Wendland's expenditures include money for a banner, fence posts for a banner, graphic design and website development.
"The donation I am most proud of is the tremendous donation of time and talent that people are giving to get me re-elected," Wendland said. "People from throughout the community are writing letters, helping place signs, reaching out to people, endorsing me, posting on social media, providing encouragement and getting out our message. Like the commercial says, 'Priceless.'"
Most of Pocklington's donations have come from individual Lake Oswego residents, with many contributions of $100 or less. Her biggest expenditure has been $5,615 on advertising with Pamplin Media Group, the parent company of The Review.
But it's Pocklington's $10,000 contribution from the classified employees union that has stirred the most emotion among residents such as Akerman and the Quartermans, who say it could call her decisions into question when the School Board begins negotiating union contracts.
Lake Oswego School District policy does state that the board will "oversee the collective bargaining process to establish collective bargaining agreements with the district's personnel." But according to School Board Chair Sarah Howell, the board does not currently have any members on the district bargaining team.
District staff members negotiate with the unions, Howell said, and then update the board, which approves labor contracts.
"As the elected governing body of the school district, the School Board sets the parameters to lead negotiations on behalf of the district, and the negotiating team uses those as guidelines for their work," Howell said. "Currently, the school district is in negotiations with both unions.

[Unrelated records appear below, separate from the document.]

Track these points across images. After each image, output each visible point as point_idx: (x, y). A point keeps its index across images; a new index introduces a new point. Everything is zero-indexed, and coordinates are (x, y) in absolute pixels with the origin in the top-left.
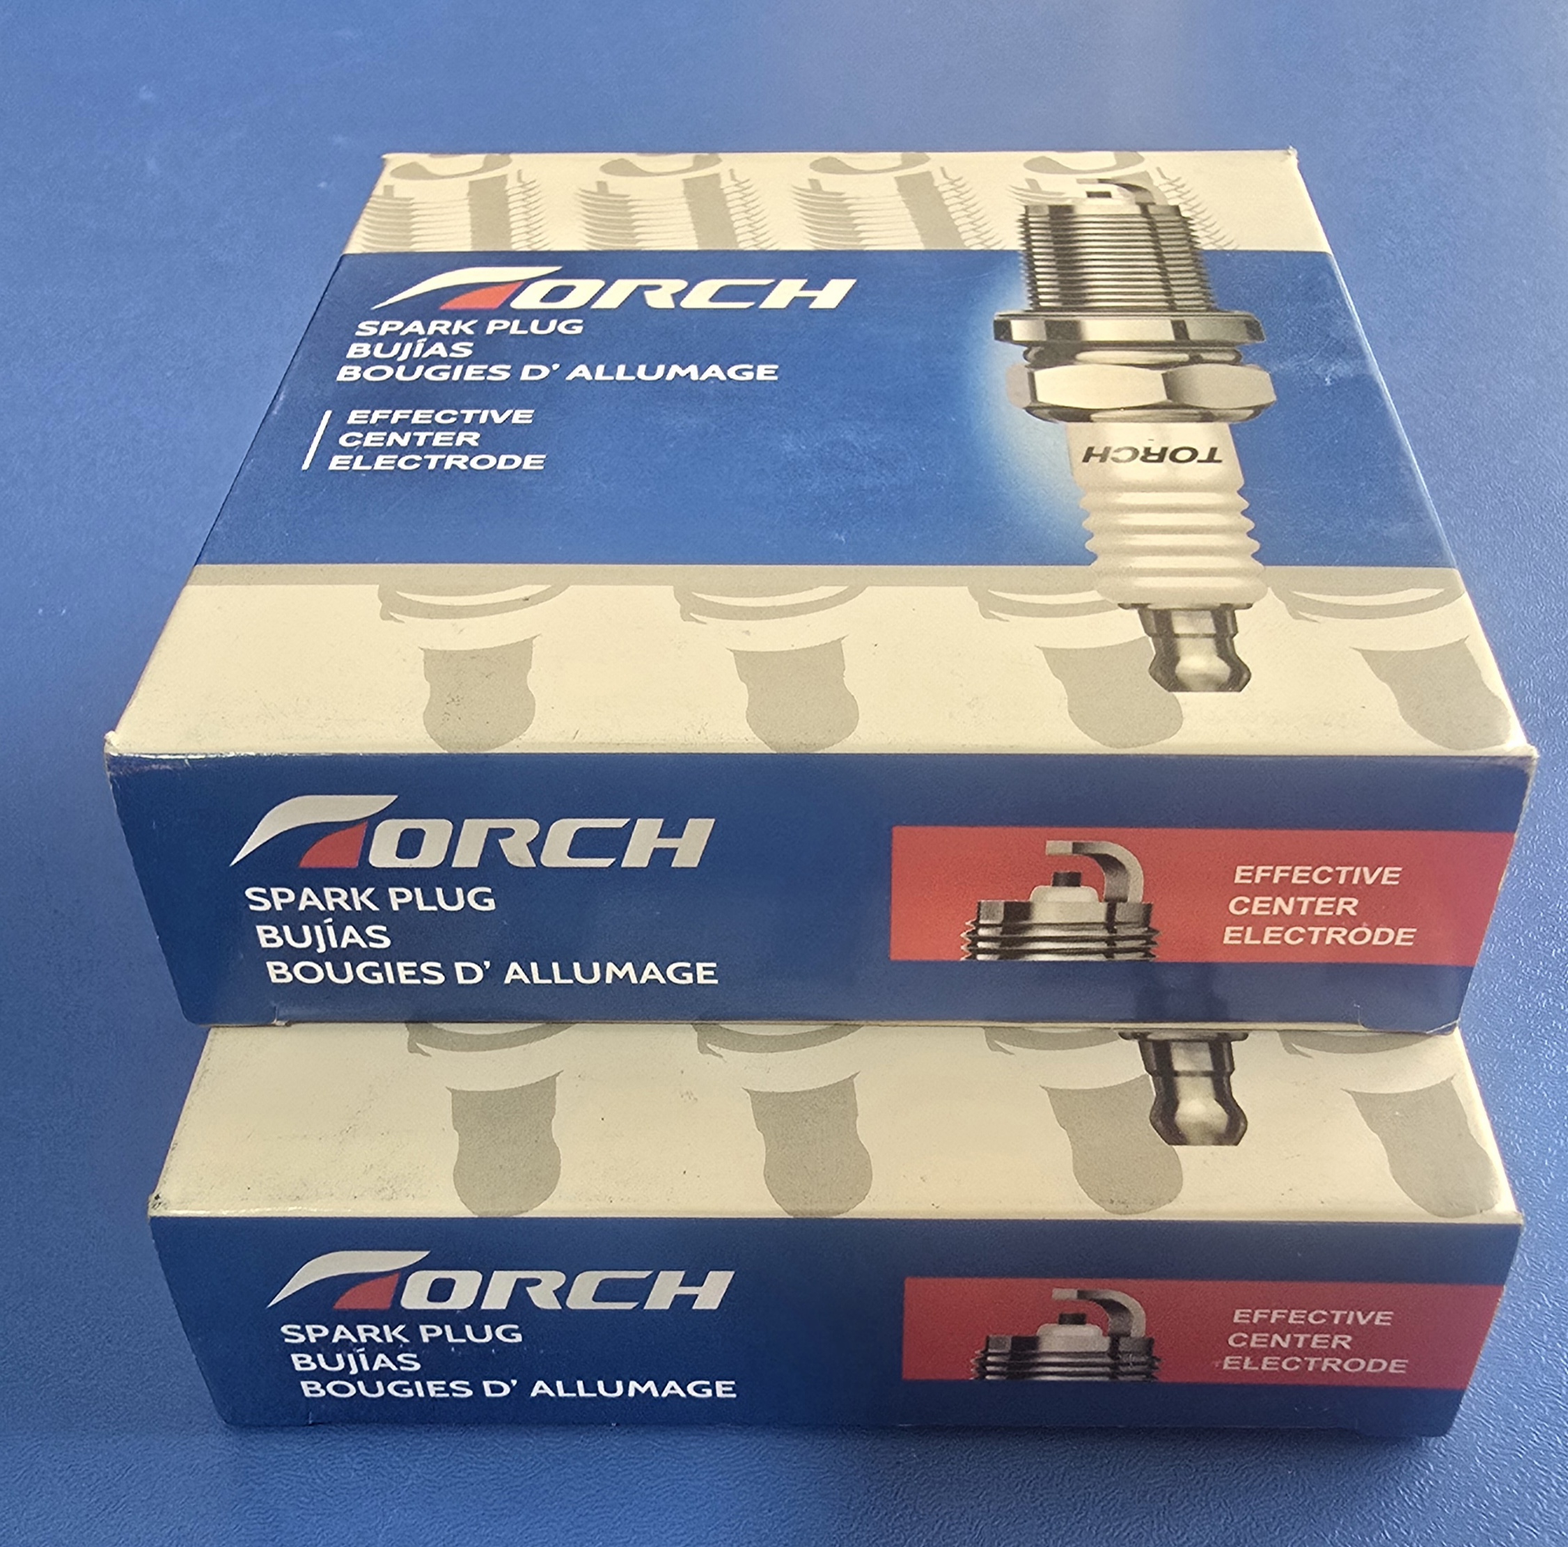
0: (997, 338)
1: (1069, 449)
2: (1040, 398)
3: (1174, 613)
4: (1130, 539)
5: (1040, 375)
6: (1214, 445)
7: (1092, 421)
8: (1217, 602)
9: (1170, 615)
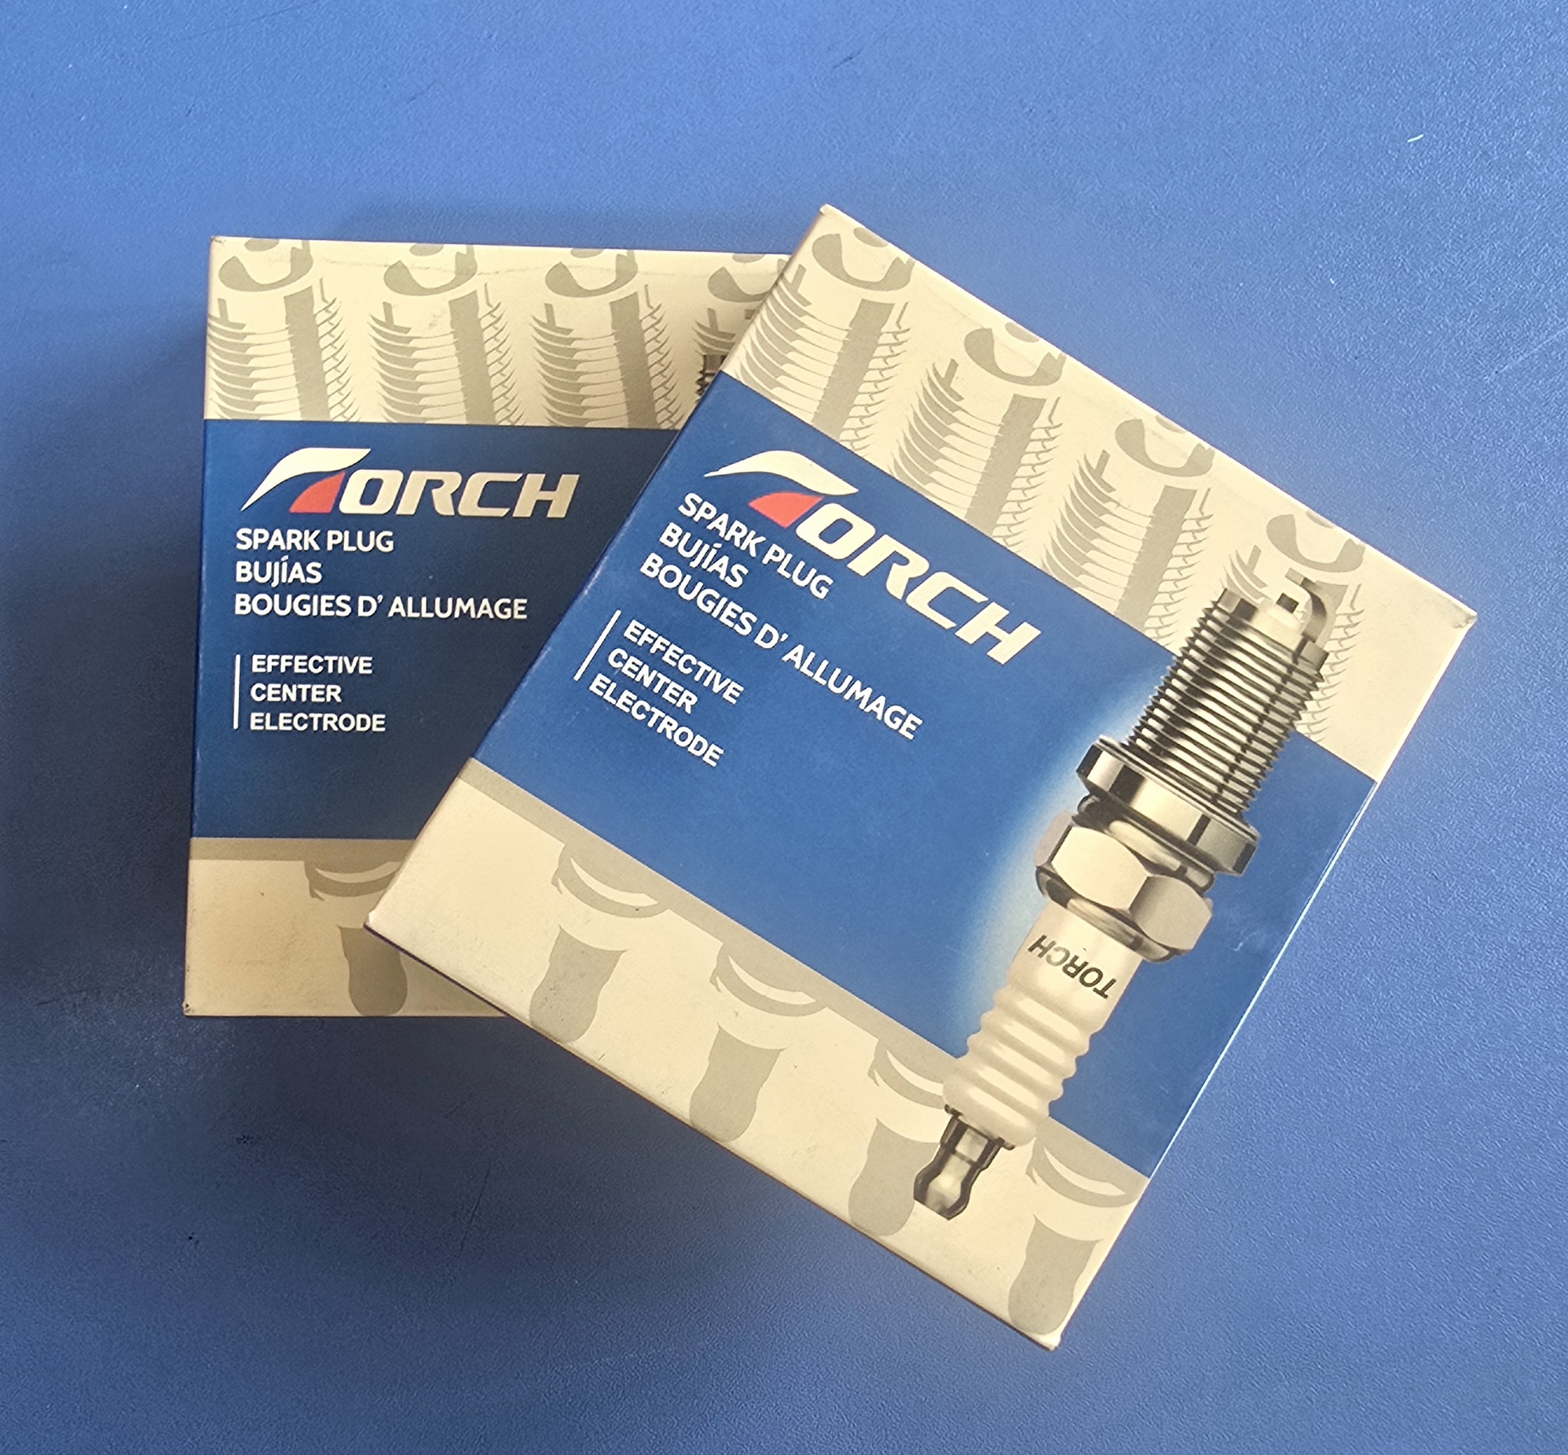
0: (1078, 771)
1: (1032, 928)
2: (1054, 863)
3: (969, 1130)
4: (997, 1046)
5: (1077, 831)
6: (1115, 978)
7: (1065, 907)
8: (997, 1134)
9: (965, 1130)
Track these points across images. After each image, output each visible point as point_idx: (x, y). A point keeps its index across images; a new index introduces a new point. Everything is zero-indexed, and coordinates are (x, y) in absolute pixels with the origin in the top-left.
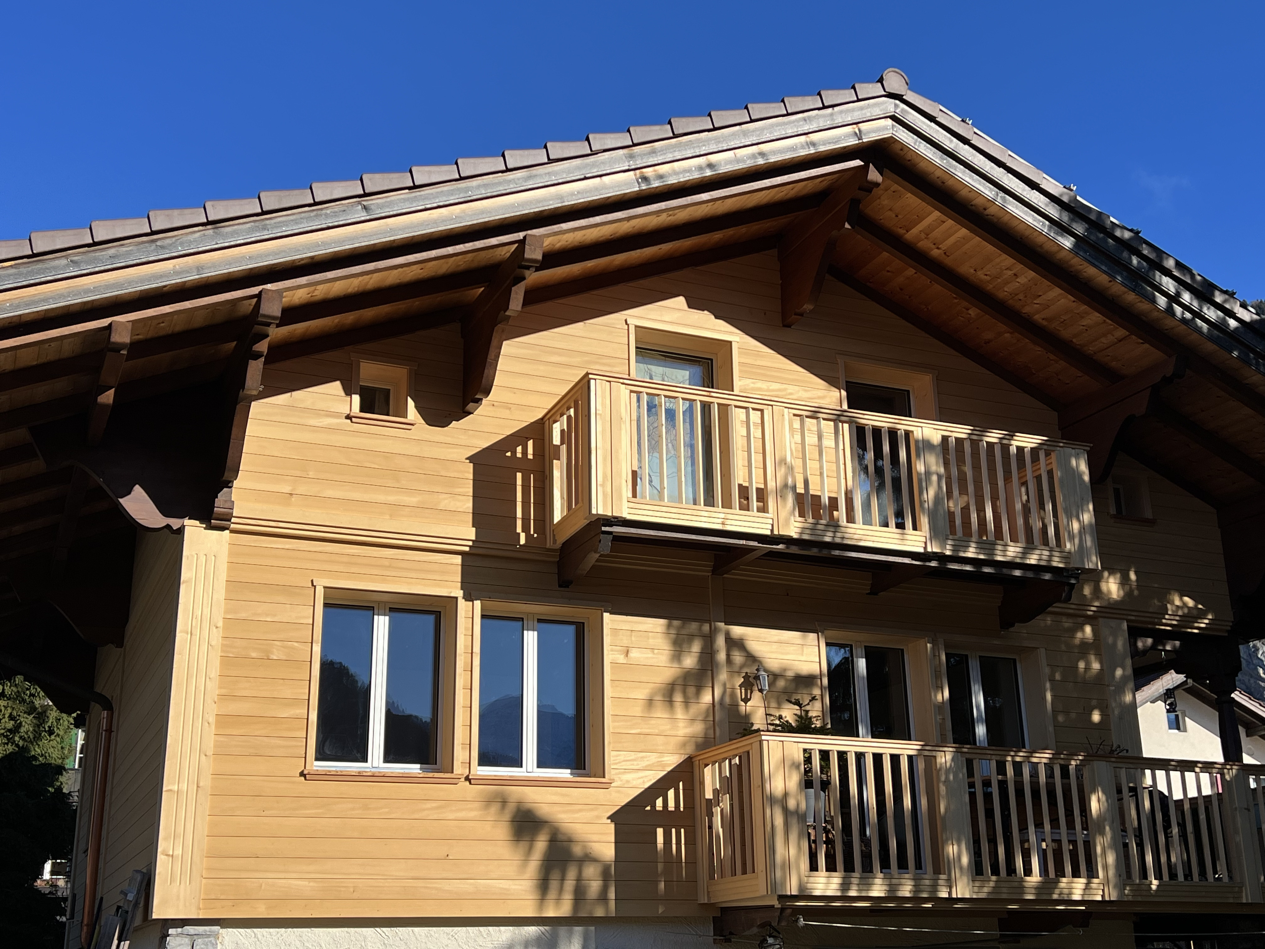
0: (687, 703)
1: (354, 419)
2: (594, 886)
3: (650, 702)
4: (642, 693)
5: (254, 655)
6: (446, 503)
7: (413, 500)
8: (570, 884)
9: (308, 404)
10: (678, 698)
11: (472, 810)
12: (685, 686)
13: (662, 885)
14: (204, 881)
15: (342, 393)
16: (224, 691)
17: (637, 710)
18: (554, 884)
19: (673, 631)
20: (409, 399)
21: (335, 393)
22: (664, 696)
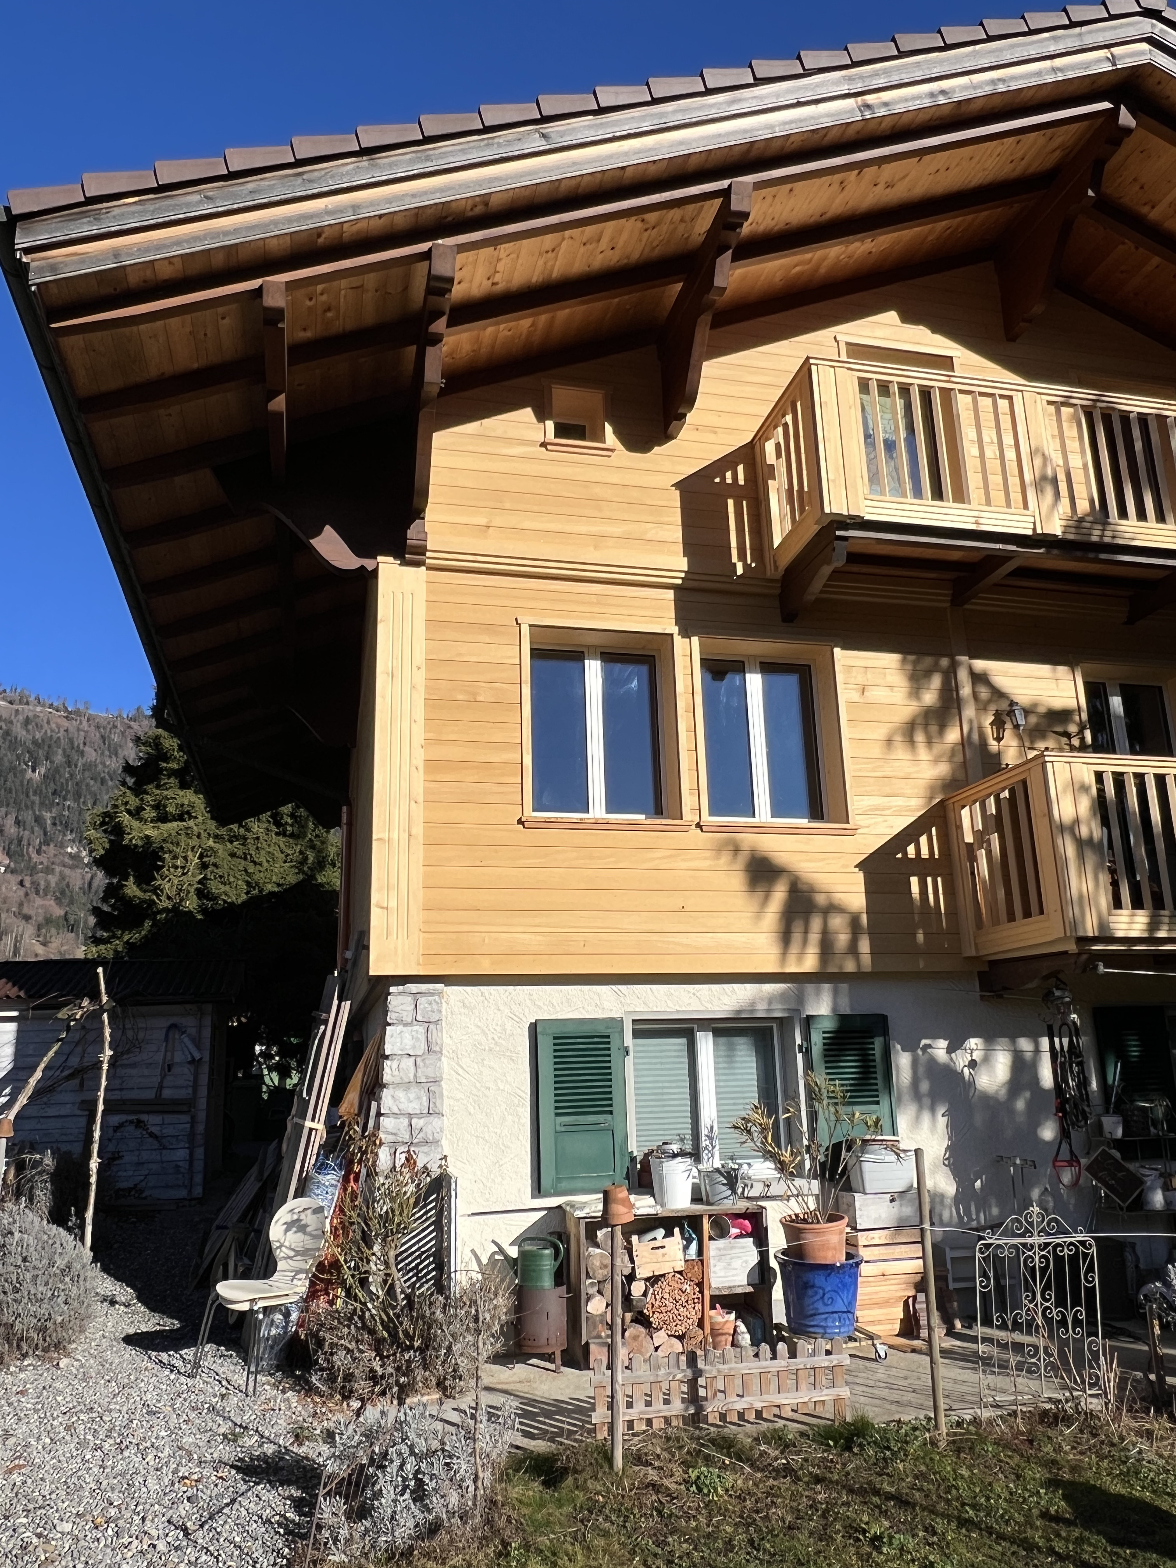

Typically, these negotiations result in a two- to three-year contract. These negotiations are planned to be completed this spring. New school board members will begin their service on July 1."
Given that timeline, Pocklington will not be involved in negotiations over the latest contract. But the LOSEA's support, she said, will give her "the opportunity to educate more voters about the important choice that they have to make in this election."
"I think it's so important that our community have the opportunity to make an informed choice between John and myself," she said, "based on our qualifications for the job, the priorities we have for the district and our abilities to effect change."
All four candidates for Lake Oswego School Board appear to be meeting standards for state campaign finance regulations.
State law says a candidate needs to form a committee if contributions or expenses will exceed $750 in a calendar year. Liz Hartman, Sara Pocklington, Rob Wagner and John Wendland have all formed committees.
If a candidate expects to exceed $3,500 in contributions or expenditures, all transactions must be disclosed on the Oregon Secretary of State's website. Pocklington, Wendland and Wagner have done that; Hartman's listing is blank, however, since she has spent just $75 on filing fees and voters pamphlet expenses.
Campaign contributions cannot be taken out for personal use, but any remaining money does not have to be returned at the end of a campaign. Candidates can leave their committees and funds in place for possible future races, said Jennifer Hertel, a compliance specialist on the campaign finance team for the Oregon Secretary of State.
"There isn't a requirement that a campaign account be closed," Hertel said.